Kasaragod: The state government should provide compensation of at least Rs 5 lakh to the family of persons who die of snake bite, said the Kerala State Human Rights Commission (KSHRC).
Chief secretary V P Joy should study the matter and initiate steps to out a government order to that effect, said the commission's judicial member K Byjunath in his order.
He also directed the chief secretary to inform the commission of the action taken in three months.
The KSHRC direction comes on a petition by Muhammed Ashraf A S of Adoor in Kasaragod seeking adequate compensation for families of snake bite victims.
In his reply to the KSHRC, the Chief Conservator of Forest said the 1980's Kerala Rules govern the payment of compensation to victims of attack by wild animals.
As per the compensation rate revised in May 2018, the Department of Forest gives Rs 10 lakh to families of persons killed by wild animals. In the case of snake bite deaths outside the forest, the department gives only Rs 2 lakh as compensation.

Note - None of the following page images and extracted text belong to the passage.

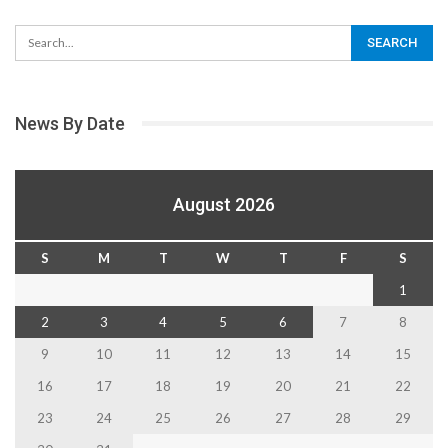
News By Date
August 2026
S
M
T
W
T
F
S
1
2
3
4
5
6
7
8
9
10
11
12
13
14
15
16
17
18
19
20
21
22
23
24
25
26
27
28
29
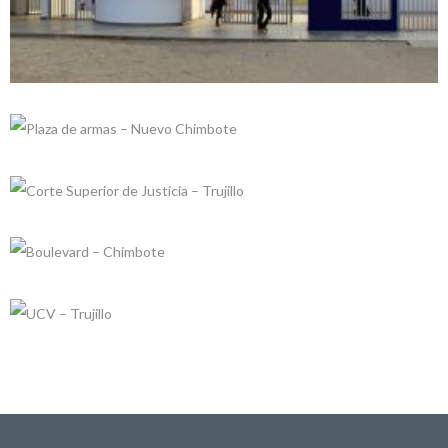
+
+
+
PLAZA DE ARMAS – NUEVO CHIMBOTE
+
Proyectos realizados
CORTE SUPERIOR DE JUSTICIA – TRUJILLO
Proyectos realizados
BOULEVARD – CHIMBOTE
Proyectos realizados
UCV – TRUJILLO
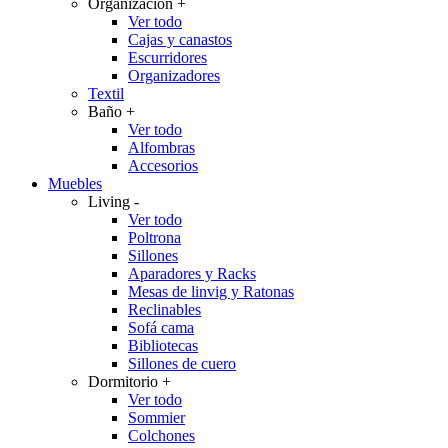
Organización
+
Ver todo
Cajas y canastos
Escurridores
Organizadores
Textil
Baño
+
Ver todo
Alfombras
Accesorios
Muebles
Living
-
Ver todo
Poltrona
Sillones
Aparadores y Racks
Mesas de linvig y Ratonas
Reclinables
Sofá cama
Bibliotecas
Sillones de cuero
Dormitorio
+
Ver todo
Sommier
Colchones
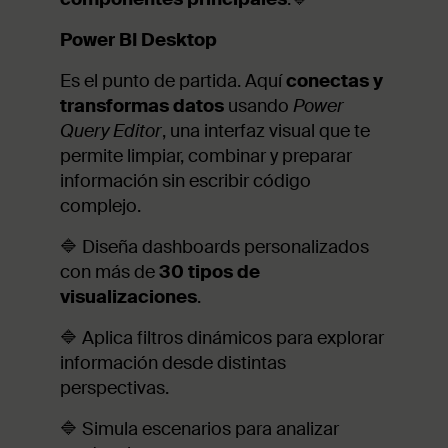
Power BI Desktop
Es el punto de partida. Aquí
conectas y
transformas datos
usando
Power
Query Editor
, una interfaz visual que te
permite limpiar, combinar y preparar
información sin escribir código
complejo.
🔷 Diseña dashboards personalizados
con más de
30 tipos de
visualizaciones
.
🔷 Aplica filtros dinámicos para explorar
información desde distintas
perspectivas.
🔷 Simula escenarios para analizar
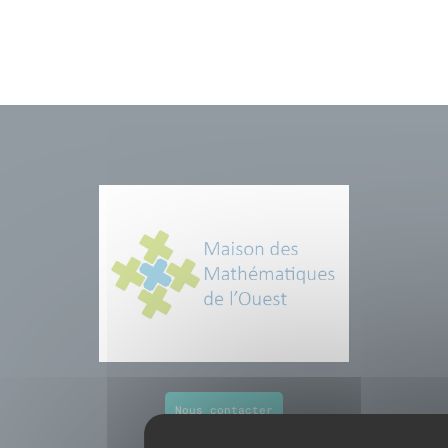
Nous contacter
Derniers évènements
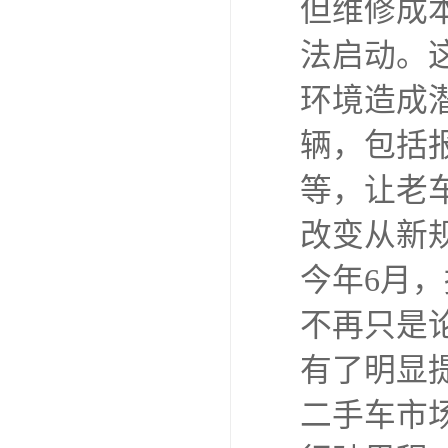
但维修成
法启动。
环境造成
辆，包括
等，让老
改变从新
今年6月
不再只是
有了明显
二手车市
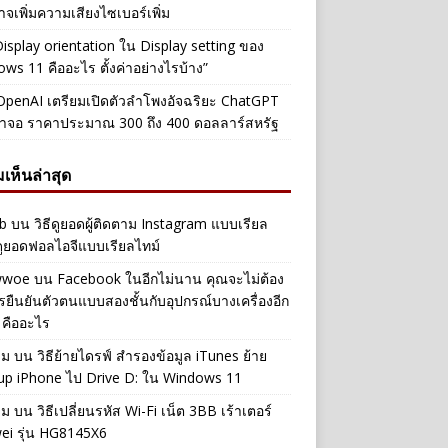
าจเพิ่มความเสียงไซเบอร์เพิ่ม
Display orientation ใน Display setting ของ
ws 11 คืออะไร ตั้งค่าอย่างไรบ้าง”
penAI เตรียมเปิดตัวลำโพงอัจฉริยะ ChatGPT
้าจอ ราคาประมาณ 300 ถึง 400 ดอลลาร์สหรัฐ
เห็นล่าสุด
b
บน
วิธีดูยอดผู้ติดตาม Instagram แบบเรียล
ดูยอดฟอลไอจีแบบเรียลไทม์
iwwoe
บน
Facebook ในอีกไม่นาน คุณจะไม่ต้อง
รยืนยันตัวตนแบบสองชั้นกับอุปกรณ์บางเครื่องอีก
 คืออะไร
าม
บน
วิธีย้ายไดรฟ์ สำรองข้อมูล iTunes ย้าย
up iPhone ไป Drive D: ใน Windows 11
าม
บน
วิธีเปลี่ยนรหัส Wi-Fi เน็ต 3BB เร้าเตอร์
ei รุ่น HG8145X6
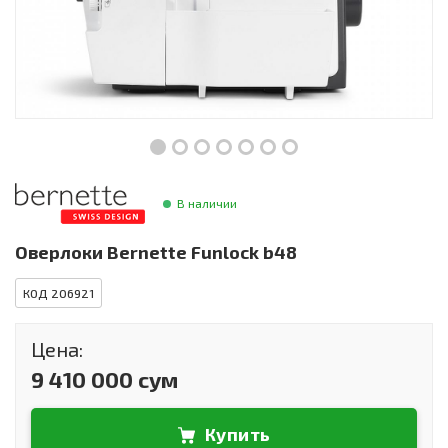
Инструменты и техника
Товары для дома
Красота и здоровье
Пылесосы
Фильтры для воды
В наличии
Сантехника
Оверлоки Bernette Funlock b48
КОД 206921
Цена:
9 410 000 сум
Купить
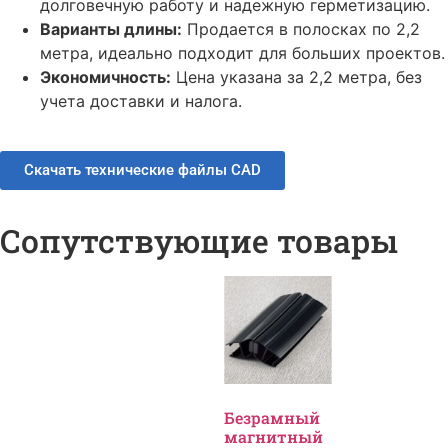
долговечную работу и надежную герметизацию.
Варианты длины:
Продается в полосках по 2,2
метра, идеально подходит для больших проектов.
Экономичность:
Цена указана за 2,2 метра, без
учета доставки и налога.
Скачать технические файлы CAD
Сопутствующие товары
Безрамный
магнитный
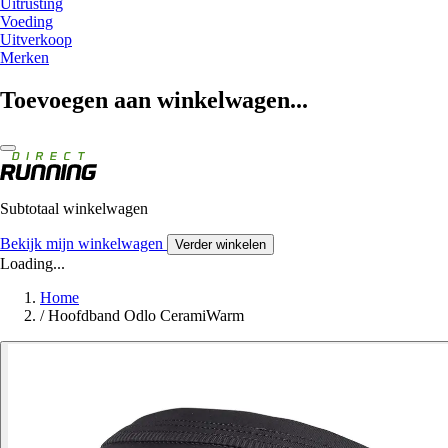
Uitrusting
Voeding
Uitverkoop
Merken
Toevoegen aan winkelwagen...
Subtotaal winkelwagen
Bekijk mijn winkelwagen
Verder winkelen
Loading...
Home
/
Hoofdband Odlo CeramiWarm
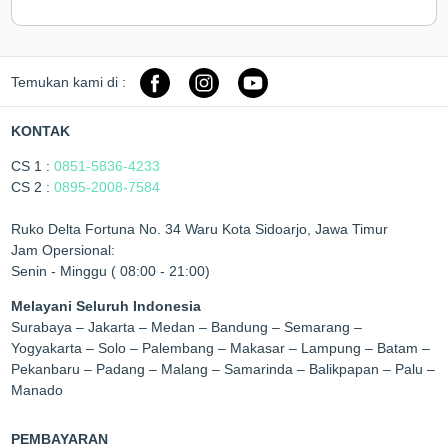
Temukan kami di :
KONTAK
CS 1 :
0851-5836-4233
CS 2 :
0895-2008-7584
Ruko Delta Fortuna No. 34 Waru Kota Sidoarjo, Jawa Timur
Jam Opersional:
Senin - Minggu ( 08:00 - 21:00)
Melayani Seluruh Indonesia
Surabaya – Jakarta – Medan – Bandung – Semarang –
Yogyakarta – Solo – Palembang – Makasar – Lampung – Batam –
Pekanbaru – Padang – Malang – Samarinda – Balikpapan – Palu –
Manado
PEMBAYARAN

In the case of permanent disabilities from wild animal attacks, the government gives Rs 2 lakh as compensation.
An injured person is eligible for Rs 1 lakh. If a member from the Scheduled Tribe community is injured, he is eligible for the entire cost of treatment or Rs 1 lakh, whichever is higher.
The government gives Rs 1 lakh for damages to property, crops, or lifting domestic animals.
Ashraf argued that dependents of snakebite victims should get at least Rs 5 lakh as compensation.
According to the latest available annual forest statistics (2020-2021), 88 persons were killed by wild animals. Of them, 52 or 60% died of snakebites.
In 2019-2020, 71 of the 92 victims of wild animals died of snakebites.
In 2020-2021, 988 persons were injured in wild animal attacks. Of them, 767 persons were bitten by snakes.
In 2019-2020, 548 of the 699 injured persons were bitten by snakes.
The petitioner Muhammed Ashraf said that even states such as Uttar Pradesh, Bihar, and Odisha were giving out a higher compensation to snakebite victims than Kerala.
If the Forest Department did not have enough funds to compensate victims, he suggested that snakebite deaths should be notified as a disaster and compensation should be given from the Chief Minister's Disaster Relief Fund.
Commission member Byjunath said in his order that the commission examined the petition and found it rational and deserved to be favourably considered.